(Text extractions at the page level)
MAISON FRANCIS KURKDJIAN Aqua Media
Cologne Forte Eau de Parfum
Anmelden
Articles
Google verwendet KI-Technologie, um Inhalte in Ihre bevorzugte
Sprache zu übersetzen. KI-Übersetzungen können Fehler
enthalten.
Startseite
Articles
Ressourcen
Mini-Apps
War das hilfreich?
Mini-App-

**About this exercise:**
Output each line of text in the data above as a numbered list, leaving out any blank lines.

**Task result:**
1. MAISON FRANCIS KURKDJIAN Aqua Media
2. Cologne Forte Eau de Parfum
3. Anmelden
4. Articles
5. Google verwendet KI-Technologie, um Inhalte in Ihre bevorzugte
6. Sprache zu übersetzen. KI-Übersetzungen können Fehler
7. enthalten.
8. Startseite
9. Articles
10. Ressourcen
11. Mini-Apps
12. War das hilfreich?
13. Mini-App-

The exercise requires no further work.